The second instance happened while I was chairing Rio Tinto and the company was approached by the management team of Glencore, who suggested a merger. On paper, this would have created by far the largest mining group in the world, yet I felt that the cultures of each organisation — while both successful— were worlds apart and that it would be a bad combination that’d eventually destroy value. The board agreed, and we decided not to pursue the idea.
The third major transaction was with SABMiller, when AB InBev offered to acquire us. The moment I got their phone call, I knew that this deal was going to happen, because two large shareholders on our register controlled 41% of our stock and wanted to get out. So, for us as a board, it wasn’t going to be about assessing whether selling was the right or wrong decision, but about negotiating the best possible terms. And in the end, we obtained a 50% premium over the price at which the share traded before negotiations started.
That experience left me with mixed feelings. On the one hand, I was incredibly privileged to play a role in the largest takeover — by far — that the London market had ever seen, and to do such a good job for our shareholders. But on the other hand, I felt a real sense of sadness. I was writing the final chapter of a 100-year-long history, and handing over the reins of a world-class company.
Ultimately, the hand you’ve been dealt will determine the extent of your options. But whatever your cards, it’s your duty as a director to play them right.

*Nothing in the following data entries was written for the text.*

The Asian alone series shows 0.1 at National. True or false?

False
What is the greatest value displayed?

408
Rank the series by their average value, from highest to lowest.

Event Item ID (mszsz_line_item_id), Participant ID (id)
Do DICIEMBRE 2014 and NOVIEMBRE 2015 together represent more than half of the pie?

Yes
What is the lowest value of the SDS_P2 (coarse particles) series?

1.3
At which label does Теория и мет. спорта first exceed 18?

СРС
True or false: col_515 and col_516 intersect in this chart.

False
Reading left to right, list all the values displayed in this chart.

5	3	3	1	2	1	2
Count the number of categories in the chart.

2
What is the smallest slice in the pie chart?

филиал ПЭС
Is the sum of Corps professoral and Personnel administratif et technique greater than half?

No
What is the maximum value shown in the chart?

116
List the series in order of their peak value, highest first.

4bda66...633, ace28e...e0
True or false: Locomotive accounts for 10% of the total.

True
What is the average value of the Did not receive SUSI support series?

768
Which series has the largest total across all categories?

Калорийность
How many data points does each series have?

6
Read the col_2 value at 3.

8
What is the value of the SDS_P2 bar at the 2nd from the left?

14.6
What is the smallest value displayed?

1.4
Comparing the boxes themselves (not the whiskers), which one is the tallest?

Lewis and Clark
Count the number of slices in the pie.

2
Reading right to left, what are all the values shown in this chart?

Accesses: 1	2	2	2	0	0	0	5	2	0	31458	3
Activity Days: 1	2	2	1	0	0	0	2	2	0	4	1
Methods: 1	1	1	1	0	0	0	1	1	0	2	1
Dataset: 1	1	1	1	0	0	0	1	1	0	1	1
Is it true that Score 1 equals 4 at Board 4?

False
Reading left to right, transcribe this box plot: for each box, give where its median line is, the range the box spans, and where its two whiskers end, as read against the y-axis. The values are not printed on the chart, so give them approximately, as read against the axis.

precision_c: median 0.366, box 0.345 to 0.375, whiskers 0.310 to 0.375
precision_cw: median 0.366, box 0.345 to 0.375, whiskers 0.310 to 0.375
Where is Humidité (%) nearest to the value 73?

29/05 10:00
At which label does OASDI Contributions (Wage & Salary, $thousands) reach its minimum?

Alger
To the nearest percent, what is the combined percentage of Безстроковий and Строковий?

Risk is a funny thing. Ask people about their insurance, and many will tell you, “I spend so much on my policies, but I’ve never made a claim, so it’s all a waste of money.” And boards, alas, are not that different. Go too long without a crisis and directors start thinking, “We spend so many hours discussing risks, but they never materialise, so it’s all a waste of time.”
“Go too long without a crisis and directors start thinking, “We spend so many hours discussing risks, but they never materialise, so it’s all a waste of time.”
For the chair, it’s a tricky balance. It’s often much easier to focus board members on the concrete and the now, such as business figures and strategy, rather than on abstract discussions about black swans that can feel quite academic and irrelevant to what you need at this moment.
You also have to remain aware of the limitations of such an exercise. For example, even amongst those that were discussing pandemic risks pre Covid-19, could any board have predicted what would happen, lockdowns and all? Even incredibly smart people can’t quite figure out what complex and unforeseen events will really mean — which is all the more reason to have regular exploratory conversations.
I’ll reply to a slightly different question: “What book would I want to associate myself with?” And that would have to be Long Walk to Freedom, Nelson Mandela’s autobiography. I grew up in an apartheid country, and I’ll be forever grateful for what he did for South Africa.
My Golden Rule is not to have one.
I’ve learnt that there’s an infinite variety of shapes and sizes in which problems present themselves, and that there’s no single way to deal with all of them. You’re better off being a pragmatist, taking things as they come, and figuring out what works best for the particular situation you’re in.
This interview was conducted by Niamh Corbett and Maximilien van Gaver.